In 2022, the European Commission said it could not and did not have to find the text messages Mrs von der Leyen exchanged with Albert Bourla, Pfizer’s chief executive, during the pandemic – after the existence of the messages was laid bare in a New York Times Investigation. Reporters had asked to see the secret messages between von der Leyen and Bourla, which were sent just before a multibillion euro Covid vaccine deal between Pfizer and the EU was reached. The deal, finalised in May 2021, which involved the EU committing to purchase up to 1.8 billion doses of the Pfizer-BioNTech Covid-19 vaccine, was the biggest by far of all the deals signed by Brussels.
The agreement established the European Union as Pfizer’s biggest single client, with the contract permitting the European Union to resell or donate the vaccines to partners.
While the Commission initially denied the existence of the messages, an April 2021 New York Times investigation confirmed their existence, with the newspaper stating that “personal diplomacy” played a big role in the deal.
The Commission refused a freedom of information request for the messages, sparking a complaint to the European Ombudsman. The watchdog said that amounted to maladministration in a damning report.
Lawyers for The New York Times successfully argued that the refusal to disclose the smartphone communications broke European transparency laws.
On Wednesday, the EU’s top court found that the European Commission failed to plausibly explain why it does not possess the text messages, which were sent at a time when the commission and pharmaceutical bosses were locked in negotiations for billions of euros worth of Covid jabs. The court annulled the Commission’s decision to deny the New York Times access to the messages.
The court found that The New York Times had put forward relevant and consistent evidence indicating the existence of text messages between the President of the Commission and the CEO of Pfizer regarding the procurement of COVID-19 vaccines.
“These contracts were totally unprecedented in a totally unprecedented context,” said an EU official ahead of Wednesday morning’s ruling.
The European Court of Justice (ECJ) ruled that the Commission “has not given a plausible explanation to justify the non-possession of the requested documents.”
The ECJ, in its ruling, said that the Commission cannot simply claim it does not have the requested documents; it must provide credible explanations that allow both the public and the Court to understand why those documents cannot be located.
The EU’s General Court said in a statement that the Commission had “failed to explain in a plausible manner why it considered that the text messages exchanged in the context of the procurement of Covid-19 vaccines did not contain important information…the retention of which must be ensured.”
“The Court recalls that the purpose of the Access to Documents Regulation is to give the fullest possible effect to the right of public access to documents held by the institutions, the court said in the ruling.

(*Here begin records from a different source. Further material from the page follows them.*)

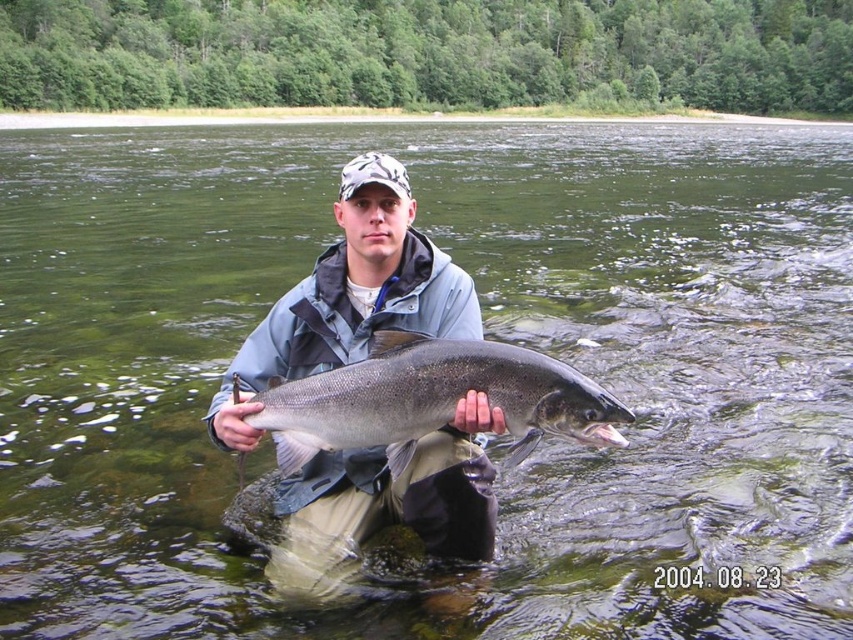
Question: From the image, what is the correct spatial relationship of gray matte fish at center in relation to shiny silver fish at center?

Choices:
 (A) left
 (B) right

Answer: (A)

Question: Is gray matte fish at center above shiny silver fish at center?

Choices:
 (A) yes
 (B) no

Answer: (A)

Question: Which object is closer to the camera taking this photo?

Choices:
 (A) shiny silver fish at center
 (B) gray matte fish at center

Answer: (A)

Question: Among these objects, which one is farthest from the camera?

Choices:
 (A) gray matte fish at center
 (B) shiny silver fish at center

Answer: (A)

Question: Is the position of gray matte fish at center less distant than that of shiny silver fish at center?

Choices:
 (A) yes
 (B) no

Answer: (B)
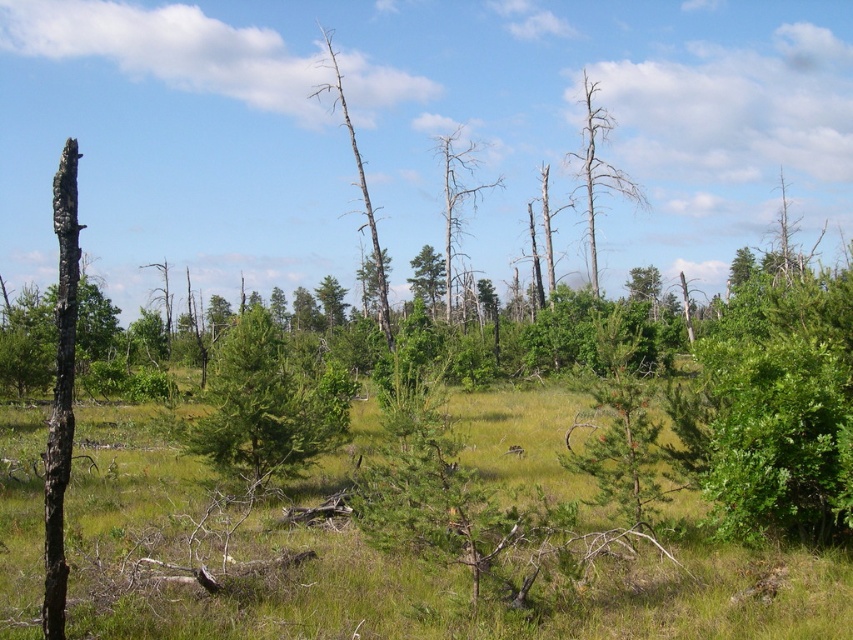
Does green matte tree at center have a smaller size compared to bare wood tree at center?

Correct, green matte tree at center occupies less space than bare wood tree at center.

Consider the image. Is green matte tree at center shorter than bare wood tree at center?

Indeed, green matte tree at center has a lesser height compared to bare wood tree at center.

Does point (250, 467) lie in front of point (321, 28)?

Yes, it is in front of point (321, 28).

This screenshot has height=640, width=853. In order to click on green matte tree at center in this screenshot , I will do `click(265, 406)`.

Does dead wood tree at upper right have a smaller size compared to dead wood tree at center?

→ Actually, dead wood tree at upper right might be larger than dead wood tree at center.

At what (x,y) coordinates should I click in order to perform the action: click on dead wood tree at upper right. Please return your answer as a coordinate pair (x, y). This screenshot has width=853, height=640. Looking at the image, I should click on (598, 170).

I want to click on dead wood tree at upper right, so click(x=598, y=170).

Does green matte tree at center appear under dead wood tree at upper right?

Indeed, green matte tree at center is positioned under dead wood tree at upper right.

Consider the image. Does green matte tree at center appear on the right side of dead wood tree at upper right?

In fact, green matte tree at center is to the left of dead wood tree at upper right.

Find the location of a particular element. The width and height of the screenshot is (853, 640). green matte tree at center is located at coordinates (265, 406).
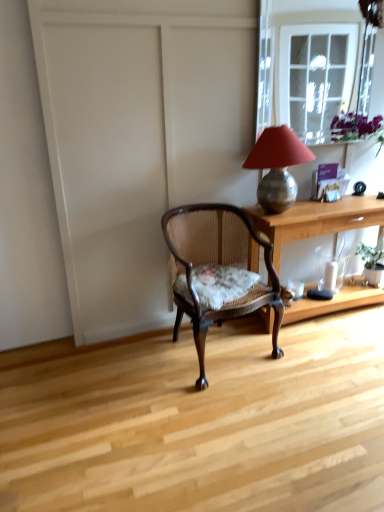
Locate an element on the screen. The image size is (384, 512). vacant area that is in front of wooden cane chair with floral cushion at center is located at coordinates click(x=221, y=413).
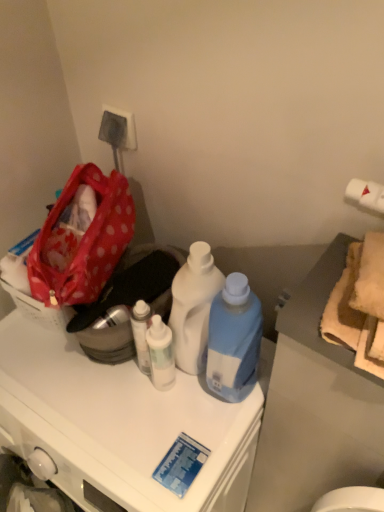
Where is `free space in front of white glossy bottle at center, which ranks as the 1th bottle in left-to-right order`? This screenshot has width=384, height=512. free space in front of white glossy bottle at center, which ranks as the 1th bottle in left-to-right order is located at coordinates (158, 444).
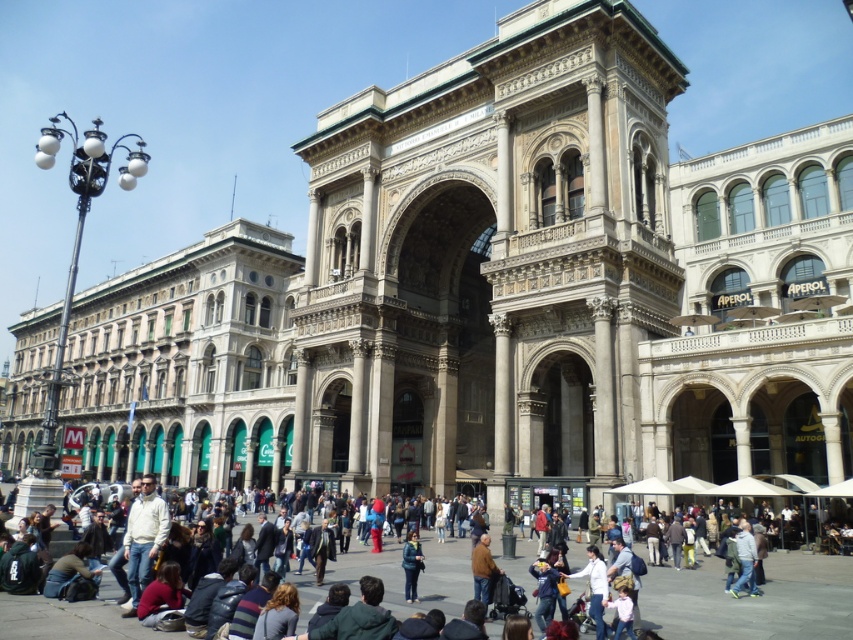
You are a fashion designer observing an urban scene with a grand historic building. You notice two jackets in the crowd. Which jacket is positioned to the right of the other? The jackets are the blue denim jacket at center and the white matte jacket at lower left.

The blue denim jacket at center is positioned to the right of the white matte jacket at lower left.

What are the coordinates of the blue denim jacket at center?

The blue denim jacket at center is located at coordinates point [752,600].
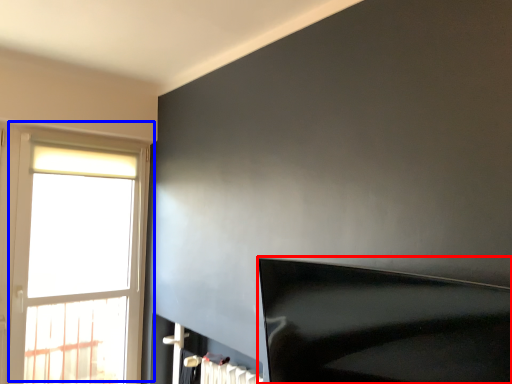
Question: Among these objects, which one is farthest to the camera, furniture (highlighted by a red box) or window (highlighted by a blue box)?

Choices:
 (A) furniture
 (B) window

Answer: (B)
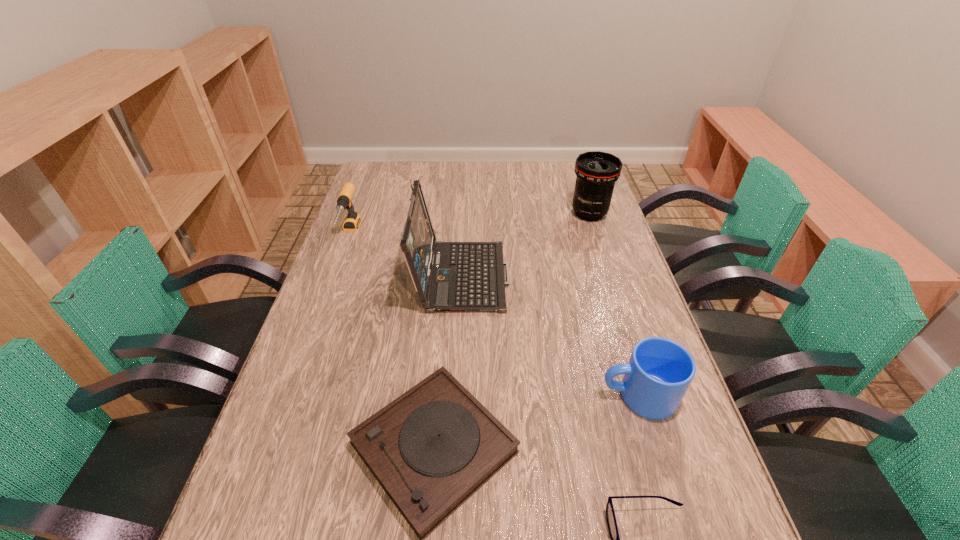
Select which object is the second closest to the drill. Please provide its 2D coordinates. Your answer should be formatted as a tuple, i.e. [(x, y)], where the tuple contains the x and y coordinates of a point satisfying the conditions above.

[(433, 447)]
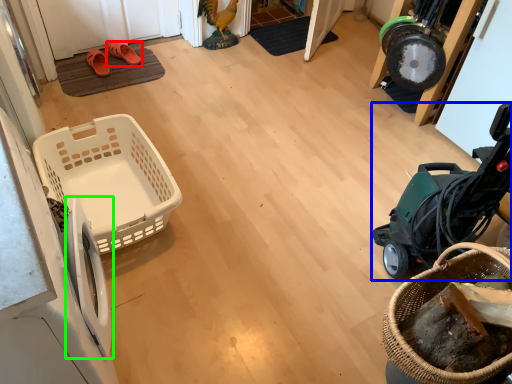
Question: Considering the real-world distances, which object is closest to footwear (highlighted by a red box)? baby carriage (highlighted by a blue box) or washing machine (highlighted by a green box).

Choices:
 (A) baby carriage
 (B) washing machine

Answer: (B)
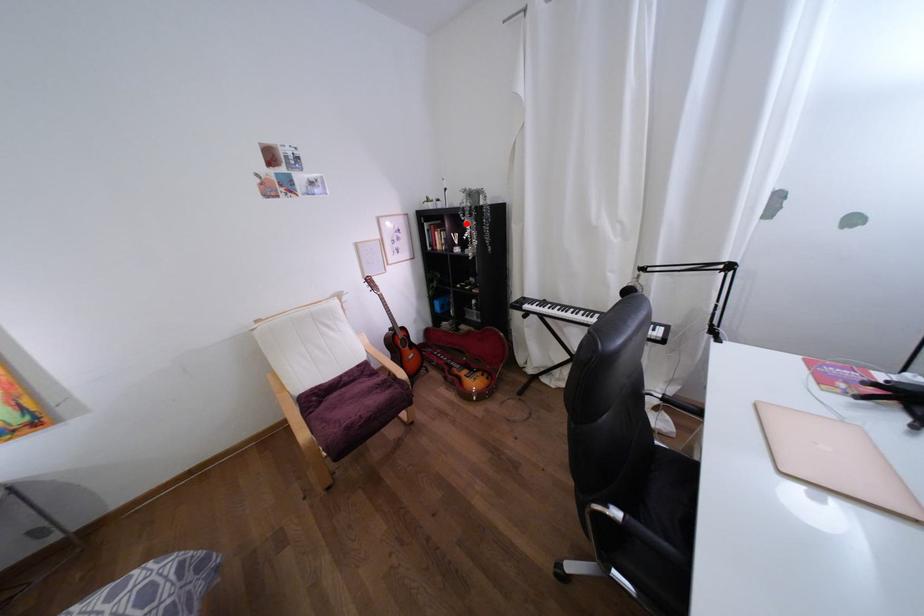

“Thus, in principle, all documents of the institutions should be accessible to the public. However, where an institution states that a document does not exist in the context of an application for access, the non-existence of that document is presumed, in accordance with the presumption of veracity attaching to that statement. That presumption may, however, be rebutted on the basis of relevant and consistent evidence produced by the applicant.”
In reaction, the Dutch MEP Raquel García Hermida-van der Walle said that the decision is a “slam dunk for transparency,” with the member of the liberal Renew Europe group saying: “People just want and are allowed to know how decisions are made, it is essential in a democracy. Even if it was done over a text message.”
Independent MEP Michael McNamara previously said that it didn’t seem to be the case that the EU boss was “committed to transparency and openness,” referencing the Pfizer texts.